▸ DATA EXTRACT:
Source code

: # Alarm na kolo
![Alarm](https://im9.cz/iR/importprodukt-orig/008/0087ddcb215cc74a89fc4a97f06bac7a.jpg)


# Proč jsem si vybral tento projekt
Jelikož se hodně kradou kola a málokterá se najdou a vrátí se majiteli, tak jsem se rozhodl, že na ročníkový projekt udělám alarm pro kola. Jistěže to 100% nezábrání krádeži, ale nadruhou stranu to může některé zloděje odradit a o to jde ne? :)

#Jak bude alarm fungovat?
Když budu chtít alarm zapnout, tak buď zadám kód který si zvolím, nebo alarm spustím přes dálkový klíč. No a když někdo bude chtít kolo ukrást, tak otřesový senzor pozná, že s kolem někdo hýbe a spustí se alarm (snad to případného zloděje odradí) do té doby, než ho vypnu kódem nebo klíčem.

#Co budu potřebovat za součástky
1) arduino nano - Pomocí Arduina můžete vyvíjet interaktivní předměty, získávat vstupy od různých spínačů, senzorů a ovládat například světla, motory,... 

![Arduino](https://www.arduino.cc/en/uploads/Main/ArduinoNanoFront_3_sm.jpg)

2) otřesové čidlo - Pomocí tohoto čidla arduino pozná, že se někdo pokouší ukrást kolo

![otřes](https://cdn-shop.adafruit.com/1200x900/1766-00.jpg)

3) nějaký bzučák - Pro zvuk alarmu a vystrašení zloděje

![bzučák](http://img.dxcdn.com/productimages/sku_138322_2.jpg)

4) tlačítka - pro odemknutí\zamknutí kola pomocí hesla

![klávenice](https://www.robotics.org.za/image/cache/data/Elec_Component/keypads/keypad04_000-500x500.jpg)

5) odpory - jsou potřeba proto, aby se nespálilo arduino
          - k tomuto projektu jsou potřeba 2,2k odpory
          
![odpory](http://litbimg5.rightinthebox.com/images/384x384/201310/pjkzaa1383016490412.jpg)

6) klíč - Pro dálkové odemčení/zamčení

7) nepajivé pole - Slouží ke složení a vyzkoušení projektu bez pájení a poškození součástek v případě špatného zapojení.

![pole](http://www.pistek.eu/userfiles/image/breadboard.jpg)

▸ WHAT TO DO:
From the line holding "Jelikož se hodně" to the last line of the data above, copy every line exactly and include nothing more.

▸ YOUR RESPONSE:
Jelikož se hodně kradou kola a málokterá se najdou a vrátí se majiteli, tak jsem se rozhodl, že na ročníkový projekt udělám alarm pro kola. Jistěže to 100% nezábrání krádeži, ale nadruhou stranu to může některé zloděje odradit a o to jde ne? :)

#Jak bude alarm fungovat?
Když budu chtít alarm zapnout, tak buď zadám kód který si zvolím, nebo alarm spustím přes dálkový klíč. No a když někdo bude chtít kolo ukrást, tak otřesový senzor pozná, že s kolem někdo hýbe a spustí se alarm (snad to případného zloděje odradí) do té doby, než ho vypnu kódem nebo klíčem.

#Co budu potřebovat za součástky
1) arduino nano - Pomocí Arduina můžete vyvíjet interaktivní předměty, získávat vstupy od různých spínačů, senzorů a ovládat například světla, motory,... 

![Arduino](https://www.arduino.cc/en/uploads/Main/ArduinoNanoFront_3_sm.jpg)

2) otřesové čidlo - Pomocí tohoto čidla arduino pozná, že se někdo pokouší ukrást kolo

![otřes](https://cdn-shop.adafruit.com/1200x900/1766-00.jpg)

3) nějaký bzučák - Pro zvuk alarmu a vystrašení zloděje

![bzučák](http://img.dxcdn.com/productimages/sku_138322_2.jpg)

4) tlačítka - pro odemknutí\zamknutí kola pomocí hesla

![klávenice](https://www.robotics.org.za/image/cache/data/Elec_Component/keypads/keypad04_000-500x500.jpg)

5) odpory - jsou potřeba proto, aby se nespálilo arduino
          - k tomuto projektu jsou potřeba 2,2k odpory
          
![odpory](http://litbimg5.rightinthebox.com/images/384x384/201310/pjkzaa1383016490412.jpg)

6) klíč - Pro dálkové odemčení/zamčení

7) nepajivé pole - Slouží ke složení a vyzkoušení projektu bez pájení a poškození součástek v případě špatného zapojení.

![pole](http://www.pistek.eu/userfiles/image/breadboard.jpg)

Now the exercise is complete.